* [SELECTED PASSAGE]:
J. Bruce Jacobs, the American-born Australian academic who was a giant of Taiwan scholarship, recipient of top civilian awards from the Taiwanese and Australian governments and a regular Taipei Times contributor, died yesterday afternoon in Melbourne after a years-long battle with cancer, a friend of the family told the newspaper.
The 76-year-old Jacobs first came to Taiwan in 1965 as a postgraduate student in history at National Taiwan University after earning his bachelor’s degree from Columbia University. He returned to Columbia in 1966 to pursue a master’s degree, which was awarded in 1970, and then returned to Taiwan in 1971 to conduct research for his doctorate, staying until 1973.
After earning his doctorate from Columbia in 1975, Jacobs in 1976 became a lecturer in politics at La Trobe University in Melbourne, going on to become chair in Asian studies in 1988 and founding director of its Institute of Asian Studies the following year.
Photo courtesy of Martin Williams
He also taught at Nanjing University in the late 1980s.
In 1991, he was hired by Monash University as a professor of Asian languages and studies, and over the years held several leadership positions in that department, including as director of its Taiwan Research Unit.
In 2014, he became emeritus professor of Asian languages and studies at the university.
Photo: Liao Chen-huei, Taipei Times
In addition to his research and writings on Taiwan and China, Jacobs earned his own footnote in Taiwanese history after the Feb. 28, 1980, murders of the mother and twin daughters of then-jailed provincial assemblyman Lin I-hsiung (林義雄) and the attempted murder of his third daughter, while Lin was jailed awaiting trial on charges of insurrection for helping organizing the Dec. 10, 1979, demonstration against the then-Chinese Nationalist Party (KMT) government, an event that became known as the Kaohsiung Incident.

* [COMPLETE THE FOLLOWING]:
**a)** In the Jacobs obituary, in what year did Jacobs first come to Taiwan?
**b)** Reproduce the Jacobs obituary from "After earning his doctorate" to "the late 1980s.".
**c)** Write the next part of the Jacobs obituary, picking up after its last sentence.
The lines after this have no connection to the Jacobs obituary.

* [SUPPLIED RECORDS]:

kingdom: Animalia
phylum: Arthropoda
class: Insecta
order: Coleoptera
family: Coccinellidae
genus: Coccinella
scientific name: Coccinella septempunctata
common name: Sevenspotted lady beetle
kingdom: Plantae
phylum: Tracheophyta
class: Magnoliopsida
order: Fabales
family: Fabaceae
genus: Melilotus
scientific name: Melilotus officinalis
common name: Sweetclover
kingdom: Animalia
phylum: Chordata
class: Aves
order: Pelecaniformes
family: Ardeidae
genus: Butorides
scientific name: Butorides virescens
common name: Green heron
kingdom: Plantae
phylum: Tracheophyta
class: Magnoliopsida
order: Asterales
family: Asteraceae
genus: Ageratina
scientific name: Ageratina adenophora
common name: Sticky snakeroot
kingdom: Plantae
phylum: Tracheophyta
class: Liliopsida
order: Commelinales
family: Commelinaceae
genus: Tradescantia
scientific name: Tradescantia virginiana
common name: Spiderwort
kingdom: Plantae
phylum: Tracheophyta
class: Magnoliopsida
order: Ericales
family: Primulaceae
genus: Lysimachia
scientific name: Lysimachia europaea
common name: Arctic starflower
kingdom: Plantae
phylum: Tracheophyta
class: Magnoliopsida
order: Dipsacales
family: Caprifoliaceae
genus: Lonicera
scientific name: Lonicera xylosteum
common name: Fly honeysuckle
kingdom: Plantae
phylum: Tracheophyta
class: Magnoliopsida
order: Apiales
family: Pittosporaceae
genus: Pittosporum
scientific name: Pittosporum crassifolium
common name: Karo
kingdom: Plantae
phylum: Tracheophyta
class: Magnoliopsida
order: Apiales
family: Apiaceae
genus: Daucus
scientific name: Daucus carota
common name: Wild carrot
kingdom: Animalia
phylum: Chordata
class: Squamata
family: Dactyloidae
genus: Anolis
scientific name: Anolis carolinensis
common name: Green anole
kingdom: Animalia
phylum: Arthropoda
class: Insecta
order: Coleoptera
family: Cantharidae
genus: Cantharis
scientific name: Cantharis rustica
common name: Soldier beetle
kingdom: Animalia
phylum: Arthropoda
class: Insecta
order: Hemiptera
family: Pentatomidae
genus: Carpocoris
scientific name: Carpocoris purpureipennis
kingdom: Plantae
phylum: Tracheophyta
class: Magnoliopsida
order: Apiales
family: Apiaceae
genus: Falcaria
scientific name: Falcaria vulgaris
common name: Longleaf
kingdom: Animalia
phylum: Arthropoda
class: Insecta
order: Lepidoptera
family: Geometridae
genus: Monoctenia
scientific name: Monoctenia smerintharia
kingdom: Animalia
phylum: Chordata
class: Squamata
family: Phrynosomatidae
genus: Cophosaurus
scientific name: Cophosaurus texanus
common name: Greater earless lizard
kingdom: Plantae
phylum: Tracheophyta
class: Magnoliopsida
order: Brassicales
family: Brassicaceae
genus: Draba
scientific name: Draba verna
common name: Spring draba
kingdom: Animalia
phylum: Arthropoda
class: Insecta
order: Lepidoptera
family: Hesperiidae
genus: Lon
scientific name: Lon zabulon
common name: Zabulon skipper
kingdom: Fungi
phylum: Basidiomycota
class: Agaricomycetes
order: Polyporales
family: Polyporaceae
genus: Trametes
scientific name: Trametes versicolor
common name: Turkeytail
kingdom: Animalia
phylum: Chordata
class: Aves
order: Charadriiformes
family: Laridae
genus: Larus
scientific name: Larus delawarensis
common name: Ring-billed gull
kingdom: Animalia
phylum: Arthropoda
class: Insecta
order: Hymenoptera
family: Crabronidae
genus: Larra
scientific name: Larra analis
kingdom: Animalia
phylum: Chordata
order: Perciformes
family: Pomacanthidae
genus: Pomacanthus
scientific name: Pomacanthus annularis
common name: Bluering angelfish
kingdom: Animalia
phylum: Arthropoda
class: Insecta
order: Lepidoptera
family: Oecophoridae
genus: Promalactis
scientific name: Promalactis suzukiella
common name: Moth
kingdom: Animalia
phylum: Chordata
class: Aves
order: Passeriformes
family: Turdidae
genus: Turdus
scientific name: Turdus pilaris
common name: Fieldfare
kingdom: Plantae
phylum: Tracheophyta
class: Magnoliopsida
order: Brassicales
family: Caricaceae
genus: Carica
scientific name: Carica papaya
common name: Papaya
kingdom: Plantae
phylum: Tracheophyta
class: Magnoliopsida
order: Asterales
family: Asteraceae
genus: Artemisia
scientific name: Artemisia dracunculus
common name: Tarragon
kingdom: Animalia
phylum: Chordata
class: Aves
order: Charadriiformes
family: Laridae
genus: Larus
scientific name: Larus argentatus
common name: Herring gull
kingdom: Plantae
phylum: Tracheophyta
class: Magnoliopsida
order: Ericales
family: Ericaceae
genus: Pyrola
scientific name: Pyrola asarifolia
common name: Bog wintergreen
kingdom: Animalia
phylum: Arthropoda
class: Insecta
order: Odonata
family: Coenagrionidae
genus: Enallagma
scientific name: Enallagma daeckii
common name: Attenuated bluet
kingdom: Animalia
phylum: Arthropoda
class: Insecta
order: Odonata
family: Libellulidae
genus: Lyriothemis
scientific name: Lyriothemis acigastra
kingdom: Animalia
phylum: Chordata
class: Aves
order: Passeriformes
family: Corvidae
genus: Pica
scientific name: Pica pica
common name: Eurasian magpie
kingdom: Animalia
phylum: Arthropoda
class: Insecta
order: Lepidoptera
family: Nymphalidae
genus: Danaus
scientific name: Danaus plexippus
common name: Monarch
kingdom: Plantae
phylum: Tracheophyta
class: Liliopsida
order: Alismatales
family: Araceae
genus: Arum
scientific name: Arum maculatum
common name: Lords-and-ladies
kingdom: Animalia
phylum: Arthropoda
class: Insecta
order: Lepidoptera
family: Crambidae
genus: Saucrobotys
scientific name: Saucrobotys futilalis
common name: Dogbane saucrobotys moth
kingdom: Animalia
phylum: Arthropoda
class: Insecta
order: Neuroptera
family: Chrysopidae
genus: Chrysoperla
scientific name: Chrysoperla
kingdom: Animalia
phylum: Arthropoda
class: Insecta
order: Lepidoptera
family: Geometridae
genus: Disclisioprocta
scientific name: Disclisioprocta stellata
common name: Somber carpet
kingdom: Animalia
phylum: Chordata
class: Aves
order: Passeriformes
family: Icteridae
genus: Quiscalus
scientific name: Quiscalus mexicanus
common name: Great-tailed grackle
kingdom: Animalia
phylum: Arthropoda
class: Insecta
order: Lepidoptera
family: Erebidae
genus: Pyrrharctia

* [OUTPUTS IN ORDER]:
**a)** 1965

**b)**
After earning his doctorate from Columbia in 1975, Jacobs in 1976 became a lecturer in politics at La Trobe University in Melbourne, going on to become chair in Asian studies in 1988 and founding director of its Institute of Asian Studies the following year.
Photo courtesy of Martin Williams
He also taught at Nanjing University in the late 1980s.

**c)**
Jacobs was a friend of the family and although Lin’s home in Taipei was under 24-hour surveillance, the government accused Jacobs of being involved in the murders and he was placed under “police protection” for three months and barred from leaving Taiwan.
After he was allowed to return to Australia, he was placed on the KMT government’s blacklist and barred from returning to Taiwan for 12 years.
Photo: CNA
Jacobs wrote about the experience in his 2016 book, The Kaohsiung Incident in Taiwan and Memoirs of a Foreign Big Beard, a reference to his local nickname, “Big Beard.”
On Nov. 16 last year, Minister of Foreign Affairs Joseph Wu (吳釗燮) awarded Jacobs the Order of Brilliant Star with Grand Cordon at a ceremony at the Ministry of Foreign Affairs in Taipei in recognition of his contributions to democratization and human rights in Taiwan.
Wu said that Jacobs had not only made “exceptional contributions to the people of Taiwan,” but was also “part of Taiwan’s history.”
On June 10, Jacobs was made a Member of the Order of Australia for his significant service to higher education, particularly in the field of Asian studies.
Jacobs’ wife, Kim Jung-sim, and his daughters Melanie, Ruth and Stephanie, were with him when he died at the family home, the Taipei Times’ source said.